The present invention is not limited to the above embodiments, and various modifications can be made without departing from the scope of the invention.

[Effects of the Invention] As described above, according to the present invention, an ultrasonic transducer, an ultrasonic transmitter for transmitting ultrasonic vibration of the ultrasonic transducer to a portion to be treated, and an ultrasonic transducer drive Signal generating means for generating an ultrasonic signal for use, high-frequency signal generating means for generating a high-frequency ablation high-frequency signal, high-frequency signals emitted from the high-frequency signal generating means, and ultrasonic waves emitted from the ultrasonic signal generating means Synthesizing means for synthesizing the signal and
Amplifying means for amplifying the output of the synthesizing means, and separating means for separating the output of the amplifying means into an ultrasonic signal and a high-frequency signal, and the ultrasonic signal separated by the separating means is supplied to the ultrasonic transducer. Since the high-frequency signal to be given and separated is given to the ultrasonic transmission body, the ultrasonic treatment function and the high-frequency cauterization function can be performed without increasing the size and weight and increasing the power consumption. You can have
It is possible to provide an ultrasonic treatment apparatus capable of performing a prompt and smooth treatment without interruption.

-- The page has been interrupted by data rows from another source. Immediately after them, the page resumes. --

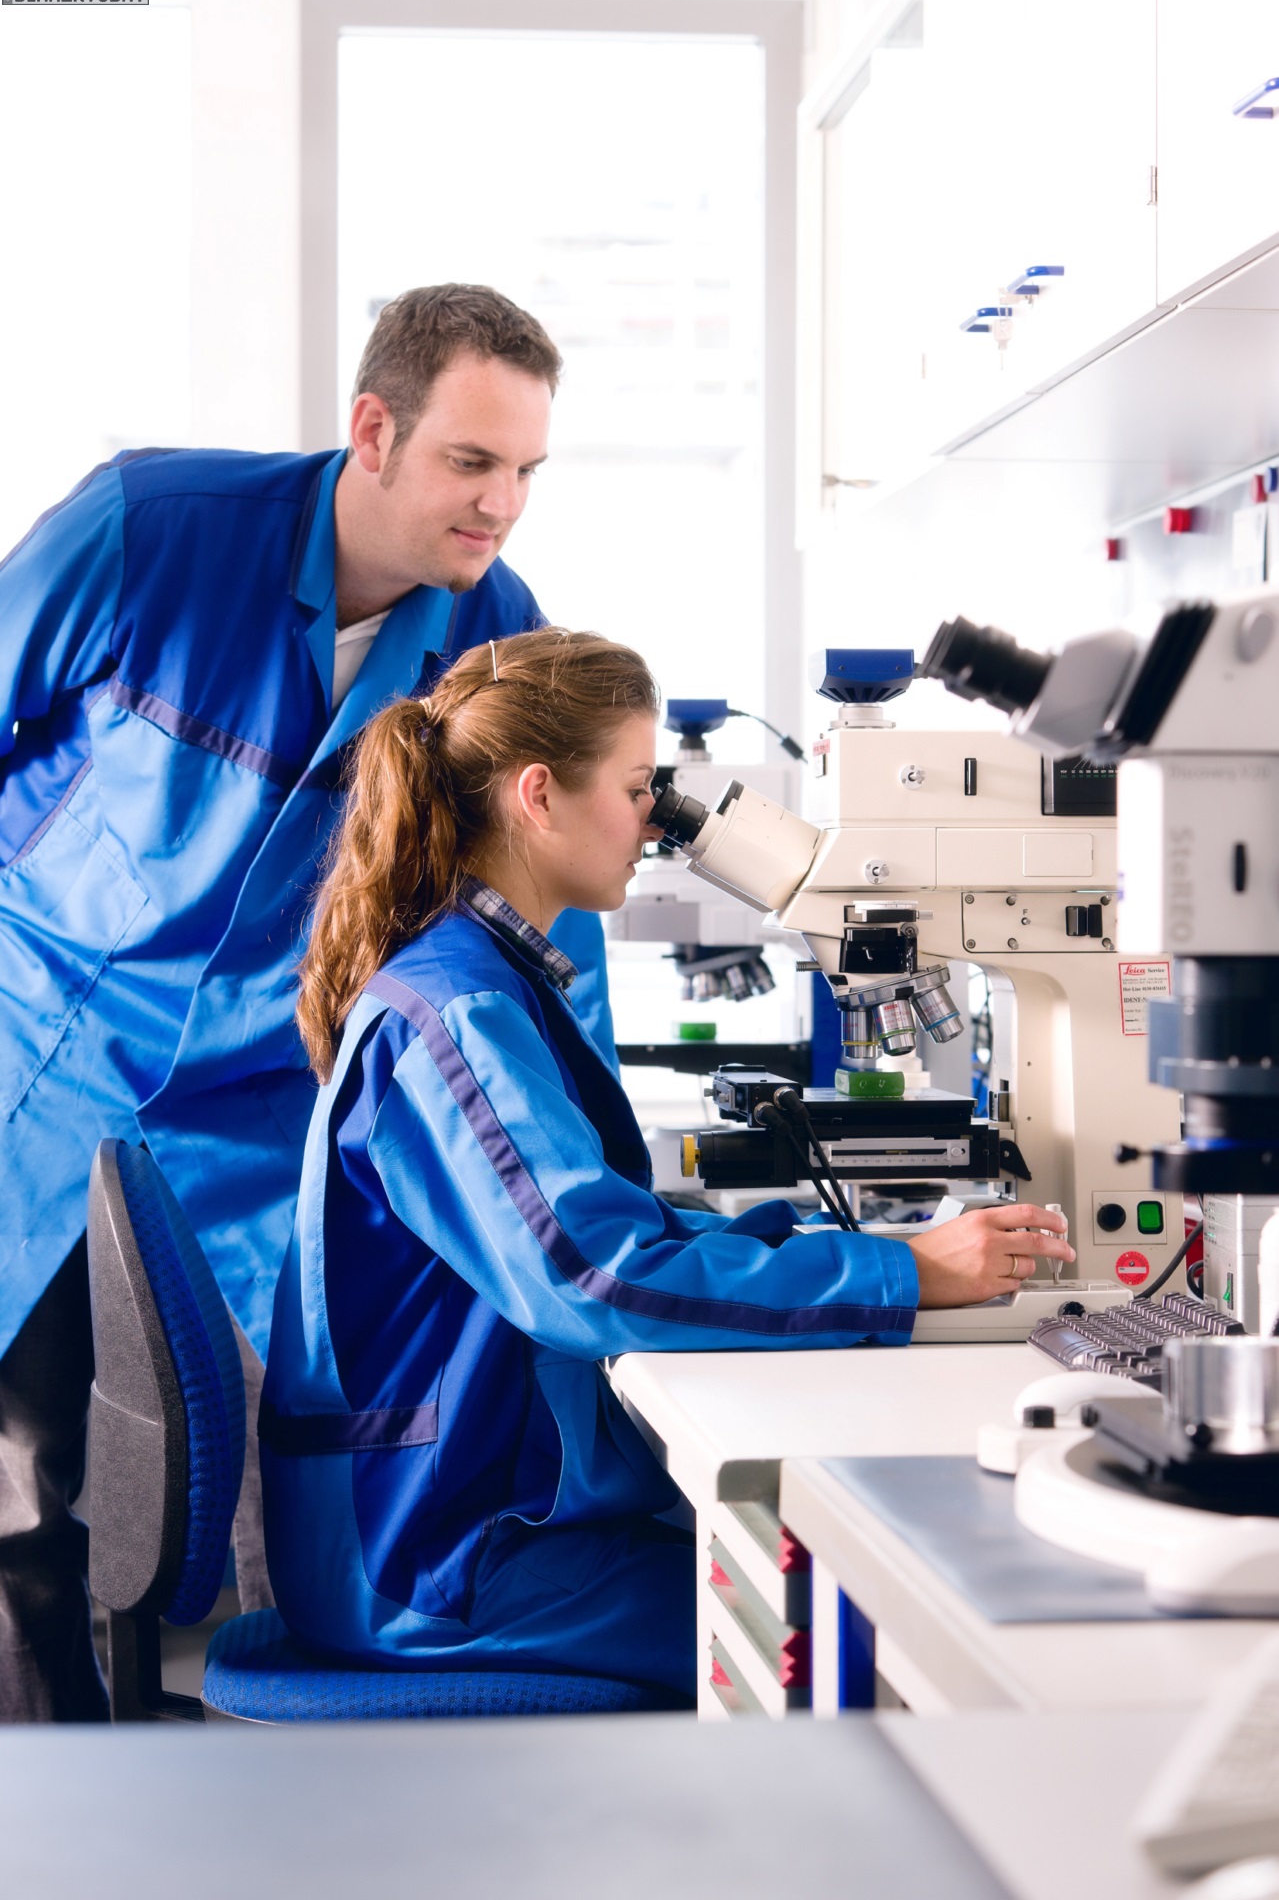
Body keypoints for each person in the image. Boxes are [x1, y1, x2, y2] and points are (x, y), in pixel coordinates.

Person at [0, 283, 611, 1721]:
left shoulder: (495, 638)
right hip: (42, 1060)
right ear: (372, 431)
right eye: (472, 462)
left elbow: (536, 911)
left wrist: (583, 1137)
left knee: (298, 1492)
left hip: (267, 1119)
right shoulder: (148, 531)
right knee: (22, 1491)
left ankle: (288, 1803)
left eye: (526, 470)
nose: (501, 506)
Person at [261, 628, 1074, 1699]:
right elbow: (596, 1274)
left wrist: (842, 1253)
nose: (655, 818)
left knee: (827, 1569)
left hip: (452, 1509)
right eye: (638, 786)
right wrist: (901, 1273)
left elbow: (610, 1226)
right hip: (432, 1559)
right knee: (858, 1628)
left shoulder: (477, 977)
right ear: (539, 796)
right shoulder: (457, 1011)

[Brief description of the drawings]

FIG. 1 is a diagram showing a configuration of a first embodiment of the present invention, FIG. 2 is a diagram showing a configuration of a second embodiment of the present invention, and FIG. 3 is a diagram showing a configuration of a third embodiment of the present invention. FIG. 4 is a diagram showing signal waveforms at various parts in FIG. DESCRIPTION OF SYMBOLS 1 ... handpiece, 2 ... ultrasonic vibrator, 3 ... horn (ultrasonic transmitter), 4 ... probe (ultrasonic transmitter), 6 ... patient electrode, 7 ... separation filter (separation means) 8) Output transformer 9 Amplification circuit 13 Synthesis circuit (synthesis means) 11 Ultrasonic signal generator 12
High frequency signal generator.

Claims (1)

(57) [Claims] 1. An ultrasonic transducer, an ultrasonic transmitter for transmitting ultrasonic vibration of the ultrasonic transducer to a portion to be processed, and an ultrasonic signal generating means for generating an ultrasonic signal for driving the ultrasonic transducer. High-frequency signal generating means for generating a high-frequency ablation high-frequency signal; synthesizing means for synthesizing the high-frequency signal emitted from the high-frequency signal generating means with the ultrasonic signal emitted from the ultrasonic signal generating means; Amplifying means for amplifying the output of the, comprising separating means for separating the output of the amplifying means into an ultrasonic signal and a high-frequency signal, giving the ultrasonic signal separated by the separating means to the ultrasonic transducer, An ultrasonic processing apparatus, wherein the separated high-frequency signal is applied to the ultrasonic transmitter.